I’d like to report on everything I saw and heard that migh be of interest, and I probably will, but it will inevitably span several posts. Where to start? Find out beyond the link…

(more…)

September 25, 2006

Power Hungry DFT??

Filed under: At-speed Test, Scan/ATPG — John @ 10:26 pm

I’ve run across a couple of items in my reading lately about concerns with test-mode power. Not that it’s a new issue, but sometimes when you’re looking for something else, a subject will jump out you a couple of times, causing you to take notice.

Much has been studied and written about test-mode power consumption in the past few years, especially as “at-speed” scan methods have matured and become mainstream. Several different approaches have been considered for dealing with it. DFT tool vendors offer “power-aware” products to mitigate the effects.

The idea is that during ATPG, for example, or logic BIST, most if not all the flops in the device are toggling at once, perhaps for an extended period of time. The massive power draw due to above normal switching activity may cause damage to the device, resulting in reliability failures, and/or lower than normal yield at time zero, especially during at-speed test. Instantaneous switching power can cause voltage drop in the power grid, slowing down the logic and causing false negative results.

I think a good discussion of the different aspects of this issue and methods for mitigation is in order - it also ties into our on-and-off discussion of DFM issues.

More on this later…

January 3, 2006

Delay Testing

Filed under: At-speed Test — John @ 11:12 pm

What is ‘delay testing’? Some call it at-speed scan or ATPG. But the bottom line is that this technique involves loading scan data, parallel-clocking it twice (at functional speed – or faster), and shifting the result out of the chip.

First off – there are 2 kinds of delay test: Transition delay test and path delay test. They target similar types of faults, but differently. They both target resistive faults – slow to rise, or slow to fall transitions. However path delay testing targets that kind of fault with regard to a particular path – point a to point b. Transition delay testing targets a slow transition at a particular node, and the criterion for catching it is that its effects are propagated to any other cell in the scan chain. Since path delay tests target a particular path, the effects must propagate to a certain cell in the scan chain – point b.
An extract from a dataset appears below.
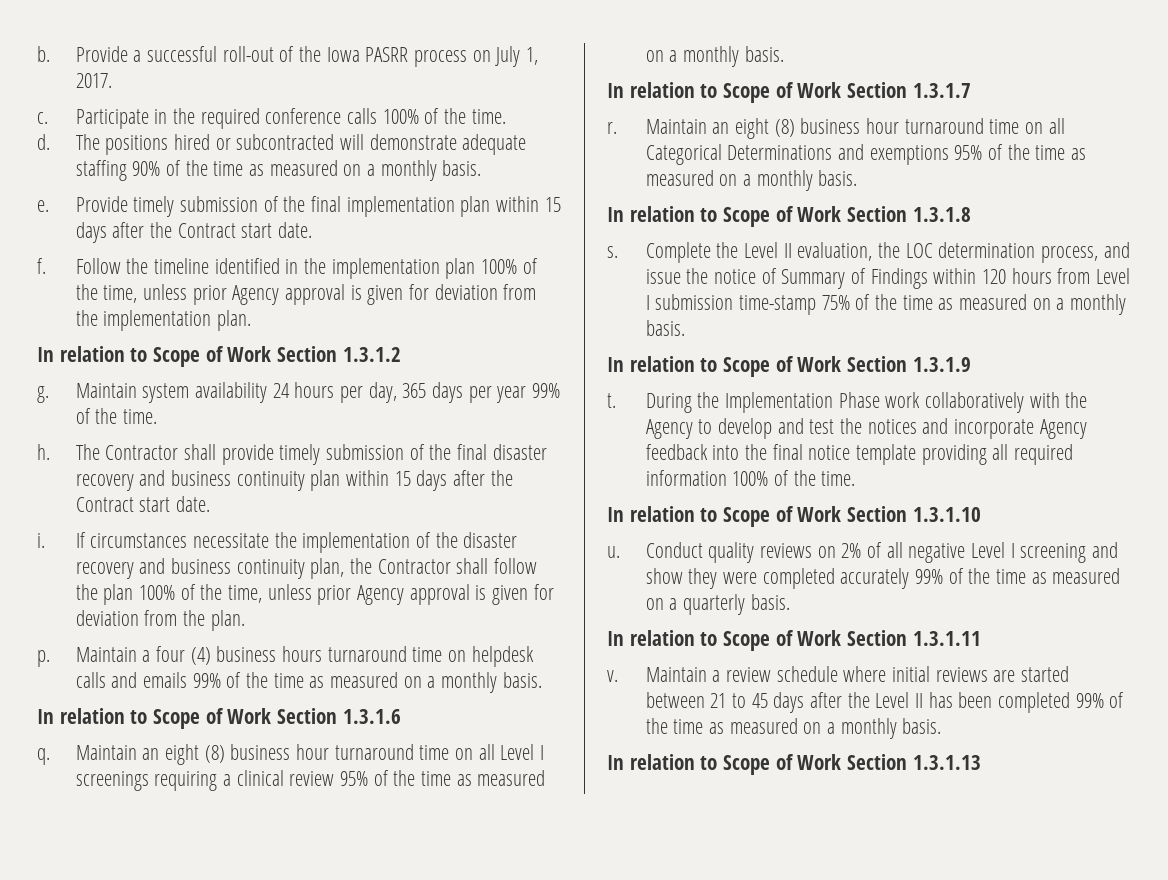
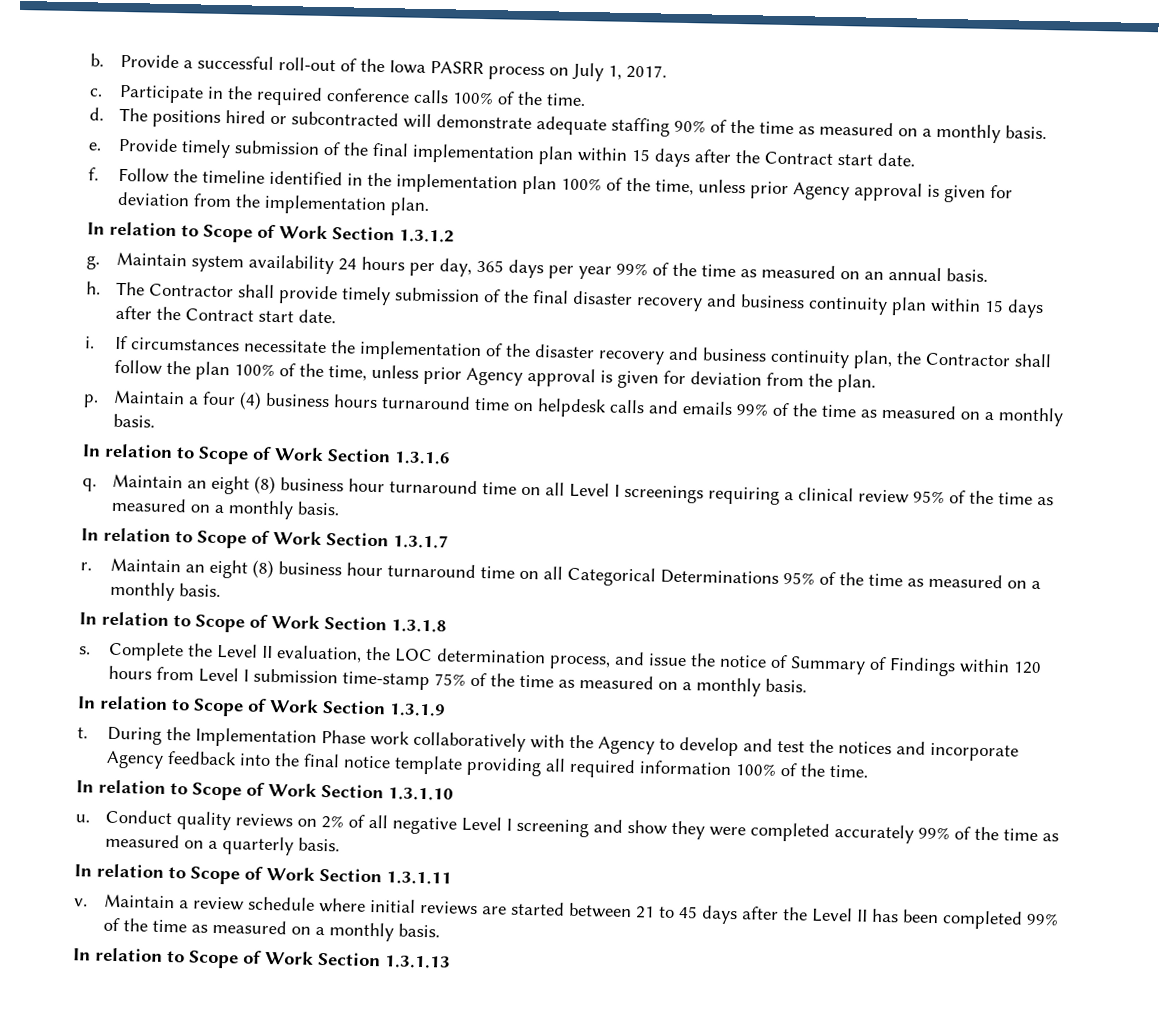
[123,409,158,424] time. -> [701,264,989,282] time as measured on an annual basis.
[838,144,949,165] and exemptions -> (780, 577) none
ATPG tools are better geared to create patterns for transition tests, and therefore transition delay testing is, these days, what is referred to by most people as ‘delay testing’.

This is not to say that transition tests are the only kind performed. If the information is available, path delay tests are good, because they are aimed at the most critical timing paths in a design. In fact, it would seem to be a good strategy to do both, if possible. Why not make sure the most critical paths are covered, and then as much as feasible of the rest of the nodes in the design? What strategies are in use out there in the industry?
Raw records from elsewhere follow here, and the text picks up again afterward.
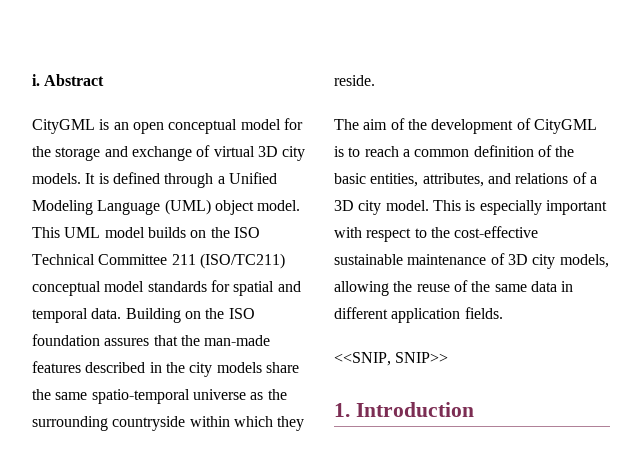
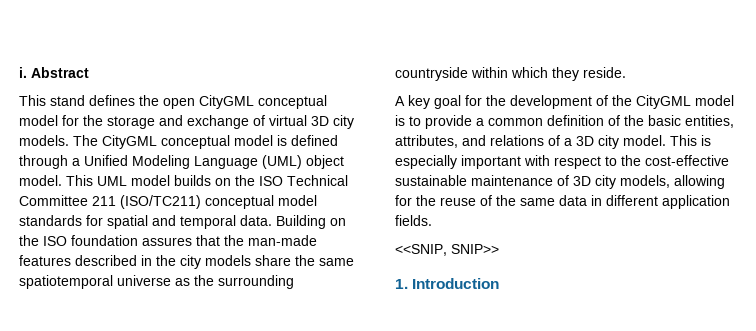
[32,119,164,134] CityGML is an open -> [19,95,254,109] This stand defines the open CityGML
[85,173,96,184] It -> [73,135,273,149] The CityGML conceptual model
[91,389,190,404] spatio-temporal -> [19,275,113,289] spatiotemporal
[334,118,597,134] The aim of the development of CityGML -> [395,95,734,109] A key goal for the development of the CityGML model
[364,146,399,157] reach -> [425,115,472,129] provide
(389, 288) none -> [395,195,412,206] for

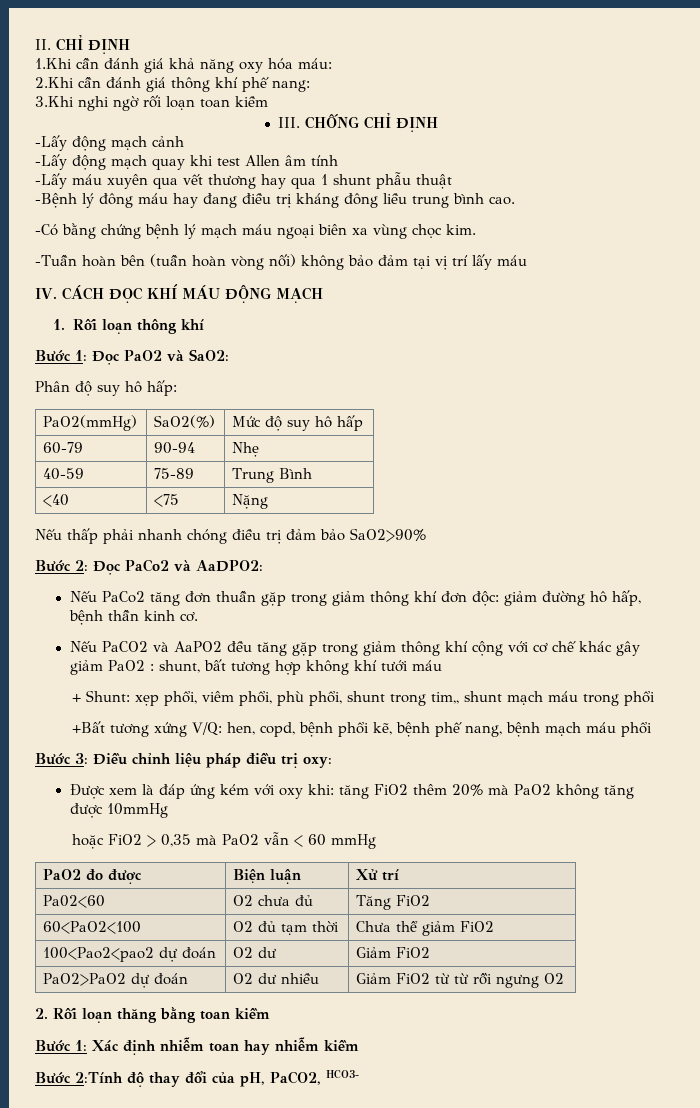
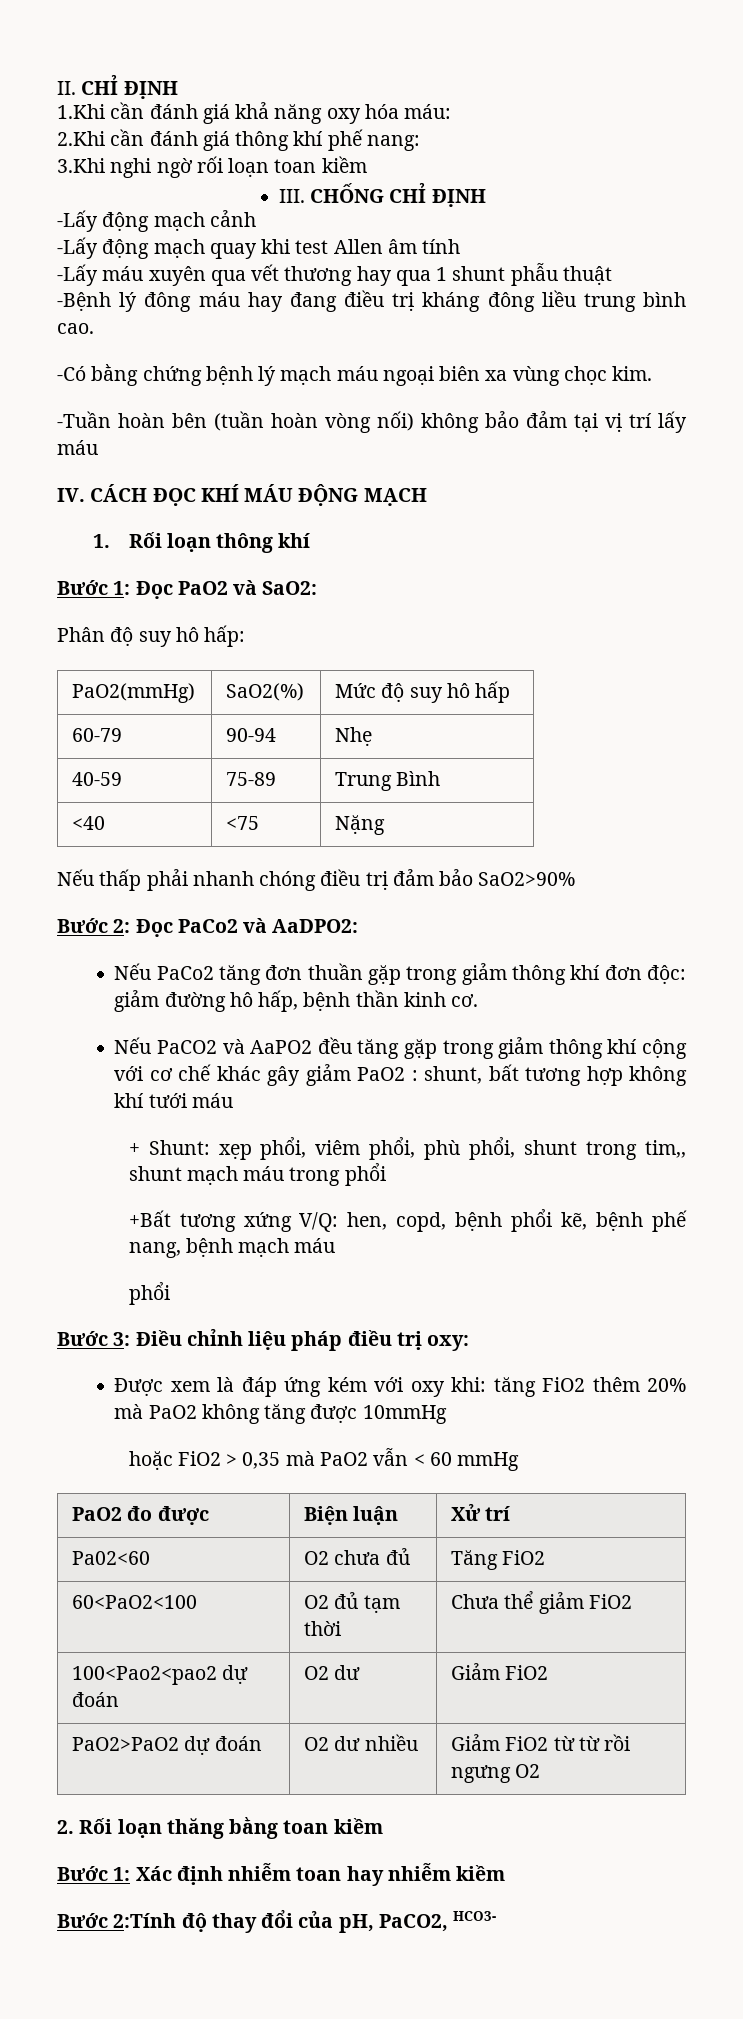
(616, 727) none -> (336, 1245) //

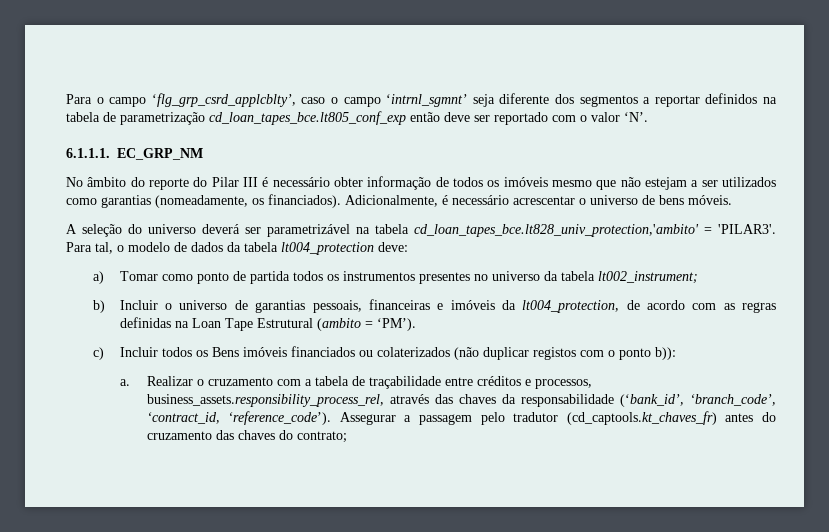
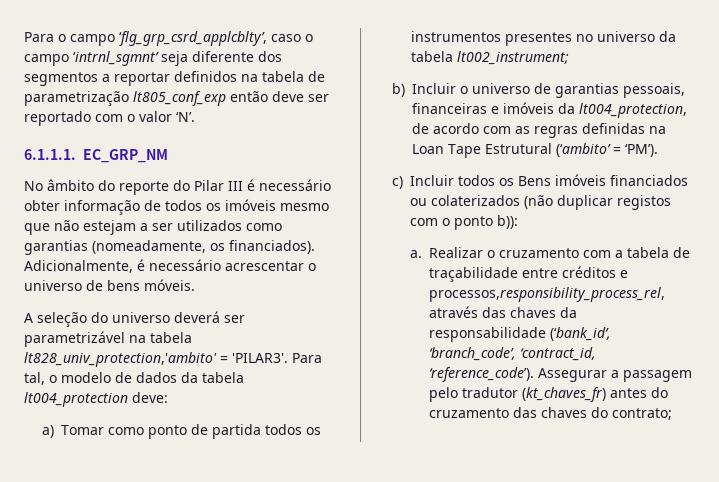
[209,111,406,125] cd_loan_tapes_bce.lt805_conf_exp -> [133,91,226,106] lt805_conf_exp
[414,224,699,237] cd_loan_tapes_bce.lt828_univ_protection,'ambito' -> [24,352,217,367] lt828_univ_protection,'ambito'
[316,318,361,331] (ambito -> [556,143,612,157] (‘ambito’
[534,379,592,389] [146,394,384,407] processos, business_assets.responsibility_process_rel, -> [429,287,666,302] processos,responsibility_process_rel,
[566,411,717,425] (cd_captools.kt_chaves_fr) -> [522,387,607,402] (kt_chaves_fr)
All delay tests require a ‘two-pattern test’, meaning that the data shifted into the scan chains must be calculated such that the desired transitions will result with the application of two at-speed capture clocks. The ATPG tool can generate patterns in two different ways: launch-off-shift (LOS) and launch-off-capture (LOC). Most people use the latter, since LOS requires that the scan enable signal is buffered up so that it can transition at speed, which is not usually done. However, LOS patterns are easier to generate, since the launch data is shifted in rather than captured, as in LOC (requiring the ATPG to generate only combinational patterns)

If all this confusing, I guess I’m not surprised, if you’ve not been exposed to it. A blog is not the best place for an introduction to at-speed ATPG. I have found articles (1) (2) on the net, however that do a fairly nice job of explaining things.

What I’d like to get at though, is what combinations of transition and path delay are being used out there? How are critical paths being selected? How many do you run? LOS or LOC? Why? And do these patterns do a good job of predicting whether a device meets speed or not?